Why,” he stammered, “this is the very thing that I . . .”

I begged him not to be dense, and he looked more puzzled than ever.

He was in a fair way to make life intolerable to himself . . .

“Do you think so?” he asked, disturbed; but in a moment added confidently, “I was going on though.

Was I not?”

It was impossible to be angry with him: I could not help a smile, and told him that in the old days people who went on like this were on the way of becoming hermits in a wilderness.

“Hermits be hanged!” he commented with engaging impulsiveness.

Of course he didn’t mind a wilderness. . . .

“I was glad of it,” I said.

That was where he would be going to.

He would find it lively enough, I ventured to promise.

“Yes, yes,” he said, keenly.

He had shown a desire, I continued inflexibly, to go out and shut the door after him. . . .

“Did I?” he interrupted in a strange access of gloom that seemed to envelop him from head to foot like the shadow of a passing cloud.

He was wonderfully expressive after all.

Wonderfully! “Did I?” he repeated bitterly. “You can’t say I made much noise about it.

And I can keep it up, too—only, confound it! you show me a door.” . . .

“Very well.

Pass on,” I struck in.

I could make him a solemn promise that it would be shut behind him with a vengeance.

His fate, whatever it was, would be ignored, because the country, for all its rotten state, was not judged ripe for interference.

Once he got in, it would be for the outside world as though he had never existed.

He would have nothing but the soles of his two feet to stand upon, and he would have first to find his ground at that.

“Never existed—that’s it, by Jove,” he murmured to himself. His eyes, fastened upon my lips, sparkled.

If he had thoroughly understood the conditions, I concluded, he had better jump into the first gharry he could see and drive on to Stein’s house for his final instructions.

He flung out of the room before I had fairly finished speaking.’

CHAPTER 23

‘He did not return till next morning.

He had been kept to dinner and for the night.

There never had been such a wonderful man as Mr.
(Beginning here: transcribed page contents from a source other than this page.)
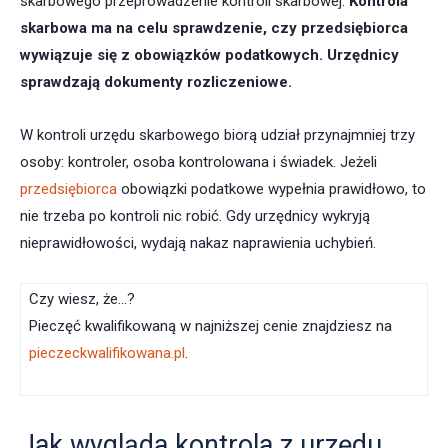
skarbowego przeprowadzenie kontroli skarbowej.
Kontrola
skarbowa ma na celu sprawdzenie, czy przedsiębiorca
wywiązuje się z obowiązków podatkowych. Urzędnicy
sprawdzają dokumenty rozliczeniowe.
W kontroli urzędu skarbowego biorą udział przynajmniej trzy
osoby: kontroler, osoba kontrolowana i świadek. Jeżeli
przedsiębiorca
obowiązki podatkowe wypełnia prawidłowo, to
nie trzeba po kontroli nic robić. Gdy urzędnicy wykryją
nieprawidłowości, wydają nakaz naprawienia uchybień.
Czy wiesz, że…?
Pieczęć kwalifikowaną w najniższej cenie znajdziesz na
pieczeckwalifikowana.pl
.
Jak wygląda kontrola z urzędu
Stein.

He had in his pocket a letter for Cornelius (“the Johnnie who’s going to get the sack,” he explained, with a momentary drop in his elation), and he exhibited with glee a silver ring, such as natives use, worn down very thin and showing faint traces of chasing.

‘This was his introduction to an old chap called Doramin—one of the principal men out there—a big pot—who had been Mr. Stein’s friend in that country where he had all these adventures.

Mr. Stein called him “war-comrade.”

War-comrade was good.

Wasn’t it?

And didn’t Mr. Stein speak English wonderfully well?

Said he had learned it in Celebes—of all places!

That was awfully funny. Was it not?

He did speak with an accent—a twang—did I notice?

That chap Doramin had given him the ring.

They had exchanged presents when they parted for the last time.

Sort of promising eternal friendship.

He called it fine—did I not?

They had to make a dash for dear life out of the country when that Mohammed—Mohammed—What’s-his-name had been killed.

I knew the story, of course.

Seemed a beastly shame, didn’t it? . . .

‘He ran on like this, forgetting his plate, with a knife and fork in hand (he had found me at tiffin), slightly flushed, and with his eyes darkened many shades, which was with him a sign of excitement.